Bahrick has received considerable support from the National Institutes of Health to study the development of multisensory attention skills. One project, involving infants from ages three months to three years, examined how infants' distractibility influences the effect of maternal responsiveness on early language outcomes. With co-investigators Elizabeth V. Edgar James Todd, Shannon Pruden, and Bethany Reeb-Sutherland, Bahrick received funding from the National Institute of Child Health and Human Development to examine how intersensory processing in infancy influences the relation between socioeconomic status and working memory in early childhood. Other work, supported by a grant from the National Science Foundation, examined relations among children's memory recall, stress, and psychological functioning following Hurricane Andrew, furthering understanding of how children remember and cope with traumatic events.

== Representative publications ==

- Bahrick, L. E. (1988). Intermodal learning in infancy: Learning on the basis of two kinds of invariant relations in audible and visible events. Child Development, 59(1), 197–209.
- Bahrick, L. E., & Lickliter, R. (2000). Intersensory redundancy guides attentional selectivity and perceptual learning in infancy. Developmental Psychology, 36(2), 190–201.
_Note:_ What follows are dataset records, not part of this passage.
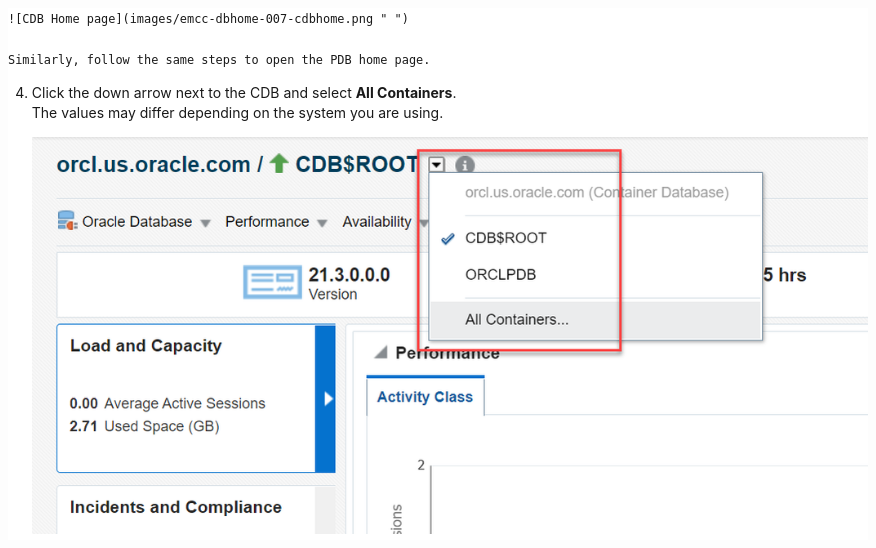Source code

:     ![CDB Home page](images/emcc-dbhome-007-cdbhome.png " ")

	Similarly, follow the same steps to open the PDB home page.

4.  Click the down arrow next to the CDB and select **All Containers**.   
	The values may differ depending on the system you are using.  

    ![All Containers](images/emcc-dbhome-008-allcontainerscdb.png " ")
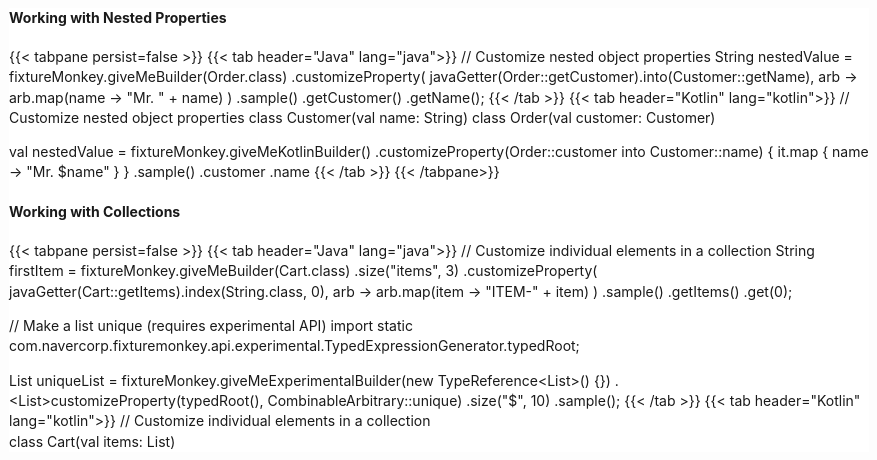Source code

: #### Working with Nested Properties

{{< tabpane persist=false >}}
{{< tab header="Java" lang="java">}}
// Customize nested object properties
String nestedValue = fixtureMonkey.giveMeBuilder(Order.class)
    .customizeProperty(
        javaGetter(Order::getCustomer).into(Customer::getName),
        arb -> arb.map(name -> "Mr. " + name)
    )
    .sample()
    .getCustomer()
    .getName();
{{< /tab >}}
{{< tab header="Kotlin" lang="kotlin">}}
// Customize nested object properties
class Customer(val name: String)
class Order(val customer: Customer)

val nestedValue = fixtureMonkey.giveMeKotlinBuilder<Order>()
    .customizeProperty(Order::customer into Customer::name) {
        it.map { name -> "Mr. $name" }
    }
    .sample()
    .customer
    .name
{{< /tab >}}
{{< /tabpane>}}

#### Working with Collections

{{< tabpane persist=false >}}
{{< tab header="Java" lang="java">}}
// Customize individual elements in a collection
String firstItem = fixtureMonkey.giveMeBuilder(Cart.class)
    .size("items", 3)
    .customizeProperty(
        javaGetter(Cart::getItems).index(String.class, 0),
        arb -> arb.map(item -> "ITEM-" + item)
    )
    .sample()
    .getItems()
    .get(0);

// Make a list unique (requires experimental API)
import static com.navercorp.fixturemonkey.api.experimental.TypedExpressionGenerator.typedRoot;

List<Integer> uniqueList = fixtureMonkey.giveMeExperimentalBuilder(new TypeReference<List<Integer>>() {})
    .<List<Integer>>customizeProperty(typedRoot(), CombinableArbitrary::unique)
    .size("$", 10)
    .sample();
{{< /tab >}}
{{< tab header="Kotlin" lang="kotlin">}}
// Customize individual elements in a collection  
class Cart(val items: List<String>)
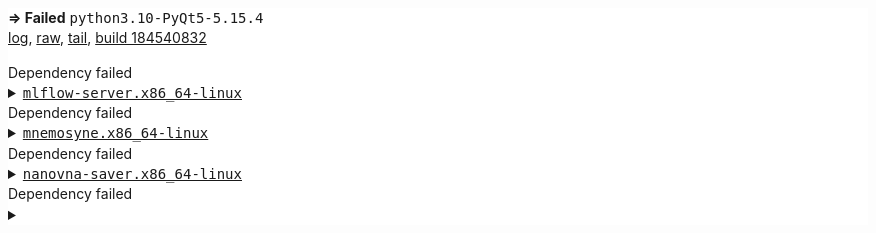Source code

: <b>=> Failed</b> <tt>python3.10-PyQt5-5.15.4</tt> <br /> <a href='https://hydra.nixos.org/build/184539851/nixlog/1'>log</a>, <a href='https://hydra.nixos.org/build/184539851/nixlog/1/raw'>raw</a>, <a href='https://hydra.nixos.org/build/184539851/nixlog/1/tail'>tail</a>, <a href='https://hydra.nixos.org/build/184540832'>build 184540832</a>
</li>
</ul>
</details>
</td>
<td>Dependency failed</td>
</tr>
<tr>
<td>
<details><summary>
<tt><a href='https://hydra.nixos.org/build/184606552'>mlflow-server.x86_64-linux</a></tt>
</summary></details>
</td>
<td>Dependency failed</td>
</tr>
<tr>
<td>
<details><summary>
<tt><a href='https://hydra.nixos.org/build/184608592'>mnemosyne.x86_64-linux</a></tt>
</summary></details>
</td>
<td>Dependency failed</td>
</tr>
<tr>
<td>
<details><summary>
<tt><a href='https://hydra.nixos.org/build/184541214'>nanovna-saver.x86_64-linux</a></tt>
</summary></details>
</td>
<td>Dependency failed</td>
</tr>
<tr>
<td>
<details><summary>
- Bahrick, L. E., Lickliter, R., & Flom, R. (2004). Intersensory redundancy guides the development of selective attention, perception, and cognition in infancy. Current Directions in Psychological Science, 13(3), 99–102
- Edgar, E. V., Todd, J. T., & Bahrick, L. E. (2022). Intersensory matching of faces and voices in infancy predicts language outcomes in young children. Developmental Psychology, 58(8), 1413–1428.
- Todd, J. T., & Bahrick, L. E. (2022). Individual Differences in Multisensory Attention Skills in Children with Autism Spectrum Disorder Predict Language and Symptom Severity: Evidence from the Multisensory Attention Assessment Protocol (MAAP). Journal of Autism and Developmental Disorders, 1–26.